Ever since World of Warcraft was released in 2004, it has proven difficult for new MMORPGs to gain any traction, with a few exceptions. Now the IP that inspired Warcraft is getting a MMORPG of its own - Warhammer Online: Age of Reckoning (WAR). The game is being developed by Mythic Entertainment, makers of Dark Age of Camelot, and it's due to launch on September 18th. Is Warhammer Online poised to become a contender?
I don't like to draw too many comparisons to other games, but Warhammer Online and WoW have so much in common that a comparison is inevitable. While Warhammer has a less cartoonish appearance, everything from the factions and races to the GUI and talent trees bear an unmistakable resemblance to WoW. That's not necessarily a bad thing. Given how successful WoW has been, other developers would be daft not to follow their lead to some extent. Rather than look at the multitude of similarities, I'll focus on some of the ways the two games differ.
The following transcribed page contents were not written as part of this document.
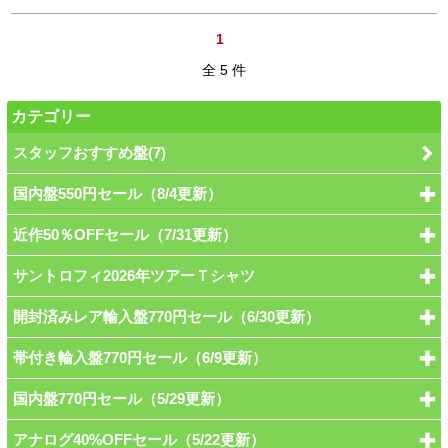
1
全 5 件
カテゴリー
スタッフおすすめ盤(7)
国内盤550円セール（8/4更新）
近作50％OFFセール（7/31更新）
サントロフィ2026年ツアーＴシャツ
開封済みレア輸入盤770円セール（6/30更新）
帯付き輸入盤770円セール（6/9更新）
国内盤770円セール（5/29更新）
アナログ40%OFFセール（5/22更新）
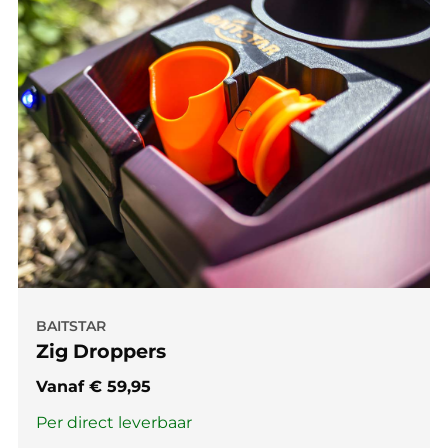
BAITSTAR
Zig Droppers
Vanaf
€
59,95
Per direct leverbaar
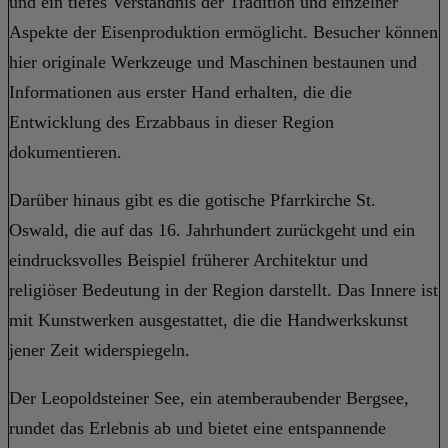
und ein tiefes Verständnis der Tradition und einzelner
Aspekte der Eisenproduktion ermöglicht. Besucher können
hier originale Werkzeuge und Maschinen bestaunen und
Informationen aus erster Hand erhalten, die die
Entwicklung des Erzabbaus in dieser Region
dokumentieren.
Darüber hinaus gibt es die gotische Pfarrkirche St.
Oswald, die auf das 16. Jahrhundert zurückgeht und ein
eindrucksvolles Beispiel früherer Architektur und
religiöser Bedeutung in der Region darstellt. Das Innere ist
mit Kunstwerken ausgestattet, die die Handwerkskunst
jener Zeit widerspiegeln.
Der Leopoldsteiner See, ein atemberaubender Bergsee,
rundet das Erlebnis ab und bietet eine entspannende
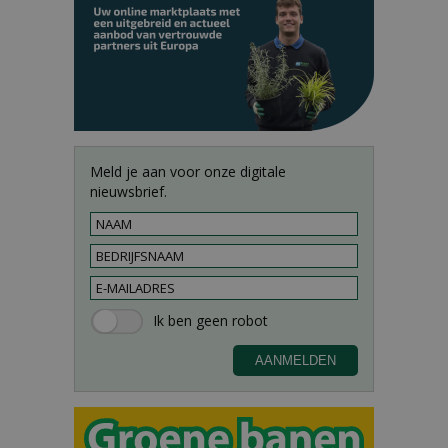
Meld je aan voor onze digitale
nieuwsbrief.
Secondary targetting, which allows you to target an enemy and a friendly character at the same time, has found its way into WAR. When casting an offensive spell, it hits the enemy, but your heals and buffs automatically go to the friendly target. Some spells even make use of both targets: transfering health from the enemy to the friendly, for example.
The grouping system in WAR is a cut above what most games offer. As well as being able to search for groups, players can create "open" groups which anyone can join. When you enter an area, a small window lets you know if there are any open groups around. This system streamlines the whole process, optionally eliminating the "tells" and "invites" normally associated with grouping. It may sound simple, but it's remarkable how primitive features for finding a group are in many MMORPGs, including WoW.
Mythic also intends to make guilds a little more interesting in WAR by introducing a reward system for them. Guilds have an experience pool much like individual players, and as the membership accomplishes things in the world, they help to level the guild itself. This is a nifty idea that will give guilds a little more cohesion and will likely be borrowed by other games.